======== 文書 ========

これに対し、マンション全体で一括して管理組合が電力会社との間で高圧電力の供給契約を締結し、一括で受電した高圧電力を低圧電力に降圧する電気設備を利用し、そのうえで専有部分に低圧電力を供給するという方式が採用されることがあります(高圧受電方式)。高圧受電方式を採用すれば、それぞれの専有部分の電気料が割安になり、電気料金を削減できます。資源エネルギー庁の推計では、全国で約60万戸に高圧受電方式によるサービスが導入されているとのことです。
しかし、すでにそれぞれの区分所有者が個別に専有部分の電力の供給契約(個別契約)を締結している場合、高圧受電方式を実施するためには、全戸の個別契約を解約する必要があります。一住戸でも個別契約の解約がなされないと、高圧受電方式に移行することができません。
最判平成31.3.5(最高裁ウェブサイト)では、集会で、高圧受電方式の採用と各区分所有者における個別契約の解約を義務づける決議がなされたにもかかわらず、個別契約の解約を行わない区分所有者に対して、ほかの区分所有者が損害賠償請求をすることができるかどうかが争われました。 -
3. 最判平成31.3.5
(1)事案の概要
①XおよびYらは、いずれも札幌市内の区分所有建物5棟からなる総戸数544戸のマンション(本件マンション)の団地建物所有者である。
②本件マンションの団地管理組合法人(本件団地管理組合法人)では、集会において、専有部分の電気<料金を削減するなどのために、高圧受電方式のへの変更を決議し、また個別契約の解約を義務づける細則(本件細則)を設けた(本件決議)。
③しかし、Yらは個別契約の解約をなさず、そのために、本件マンションにおける高圧受電方式への変更が実施できなかった。
④Xは、Yらが個別契約を解約しなかったことから、自らの住戸における電気料金を削減できなかったとして、Yらに対して損賠賠償を求め、訴えを提起した。
⑤地裁および高裁では、高圧受電方式への変更につき、「上記変更をするために団地建物所有者等に個別契約の解約申入れを義務付けるなどした本件決議は、(区分所有)法66条において準用する法17条1項又は18条1項の決議として効力を有するから、Yらがその専有部分についての個別契約の解約申入れをしないことは、本件決議に基づく義務に反するものであり、Xらに対する不法行為を構成する」として、Xの訴えを認めた。
⑥これに対して、Yらが上告し、最高裁の判断を求めた。最高裁は、次のように述べて、Yらの主張を認め、地裁および高裁の判断を覆し、Xの損害賠償請求を否定した。
(2)裁判所の判断
「①本件高圧受電方式への変更をすることとした本件決議には、団地共用部分の変更又はその管理に関する事項を決する部分があるものの、本件決議のうち、団地建物所有者等に個別契約の解約申入れを義務付ける部分は、専有部分の使用に関する事項を決するものであって、団地共用部分の変更又はその管理に関する事項を決するものではない。したがって、本件決議の上記部分は、(区分所有)法66条において準用する法17条1項又は18条1項の決議として効力を有するものとはいえない。このことは、本件高圧受電方式への変更をするために個別契約の解約が必要であるとしても異なるものではない。

========

取り組む課題:
A. 上の文書について、次の問いに答えてください。
(i) 資源エネルギー庁の推計では、高圧受電方式によるサービスは全国で約何戸に導入されていますか？
(ii) 本件マンションは何棟の区分所有建物からなり、総戸数は何戸ですか？
(iii) 最高裁はXの損害賠償請求を認めましたか、否定しましたか？
B. 上の文書のうち、「最判平成31.3.5(最高裁」から「為を構成する」として、Xの訴えを認めた。」までを、末尾の語句も含めて一字一句そのまま書き写してください。

======== 提供データ ========

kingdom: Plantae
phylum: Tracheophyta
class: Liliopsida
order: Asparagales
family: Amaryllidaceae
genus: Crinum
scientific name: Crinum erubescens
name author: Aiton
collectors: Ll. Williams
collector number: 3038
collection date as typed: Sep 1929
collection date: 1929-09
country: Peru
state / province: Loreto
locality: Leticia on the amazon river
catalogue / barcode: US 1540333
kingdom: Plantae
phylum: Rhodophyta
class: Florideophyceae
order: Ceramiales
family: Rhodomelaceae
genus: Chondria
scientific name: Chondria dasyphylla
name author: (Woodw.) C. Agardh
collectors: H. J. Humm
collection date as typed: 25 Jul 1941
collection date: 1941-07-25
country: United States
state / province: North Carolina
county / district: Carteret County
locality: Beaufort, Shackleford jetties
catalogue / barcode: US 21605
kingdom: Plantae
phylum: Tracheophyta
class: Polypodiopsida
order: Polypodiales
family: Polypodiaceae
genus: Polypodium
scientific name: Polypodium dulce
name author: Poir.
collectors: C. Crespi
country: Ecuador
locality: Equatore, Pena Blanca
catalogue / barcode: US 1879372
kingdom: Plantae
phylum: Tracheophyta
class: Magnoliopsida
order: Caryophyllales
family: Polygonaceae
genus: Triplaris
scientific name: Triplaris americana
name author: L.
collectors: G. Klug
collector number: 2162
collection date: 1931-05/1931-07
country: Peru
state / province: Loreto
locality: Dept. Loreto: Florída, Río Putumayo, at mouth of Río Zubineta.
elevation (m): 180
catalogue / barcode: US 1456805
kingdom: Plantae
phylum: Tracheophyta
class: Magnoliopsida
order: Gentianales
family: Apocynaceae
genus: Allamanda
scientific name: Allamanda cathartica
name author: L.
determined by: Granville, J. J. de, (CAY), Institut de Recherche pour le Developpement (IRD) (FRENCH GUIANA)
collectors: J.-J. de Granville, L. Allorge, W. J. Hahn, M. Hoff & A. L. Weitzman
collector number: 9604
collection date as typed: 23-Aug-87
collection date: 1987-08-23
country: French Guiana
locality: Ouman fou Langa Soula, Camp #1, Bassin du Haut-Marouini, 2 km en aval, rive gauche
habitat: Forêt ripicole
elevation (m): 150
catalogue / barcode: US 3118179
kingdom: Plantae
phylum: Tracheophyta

========

解答例:
A.
(i) 約60万戸
(ii) 5棟、総戸数544戸
(iii) 否定した

B.
最判平成31.3.5(最高裁ウェブサイト)では、集会で、高圧受電方式の採用と各区分所有者における個別契約の解約を義務づける決議がなされたにもかかわらず、個別契約の解約を行わない区分所有者に対して、ほかの区分所有者が損害賠償請求をすることができるかどうかが争われました。 -
3. 最判平成31.3.5
(1)事案の概要
①XおよびYらは、いずれも札幌市内の区分所有建物5棟からなる総戸数544戸のマンション(本件マンション)の団地建物所有者である。
②本件マンションの団地管理組合法人(本件団地管理組合法人)では、集会において、専有部分の電気<料金を削減するなどのために、高圧受電方式のへの変更を決議し、また個別契約の解約を義務づける細則(本件細則)を設けた(本件決議)。
③しかし、Yらは個別契約の解約をなさず、そのために、本件マンションにおける高圧受電方式への変更が実施できなかった。
④Xは、Yらが個別契約を解約しなかったことから、自らの住戸における電気料金を削減できなかったとして、Yらに対して損賠賠償を求め、訴えを提起した。
⑤地裁および高裁では、高圧受電方式への変更につき、「上記変更をするために団地建物所有者等に個別契約の解約申入れを義務付けるなどした本件決議は、(区分所有)法66条において準用する法17条1項又は18条1項の決議として効力を有するから、Yらがその専有部分についての個別契約の解約申入れをしないことは、本件決議に基づく義務に反するものであり、Xらに対する不法行為を構成する」として、Xの訴えを認めた。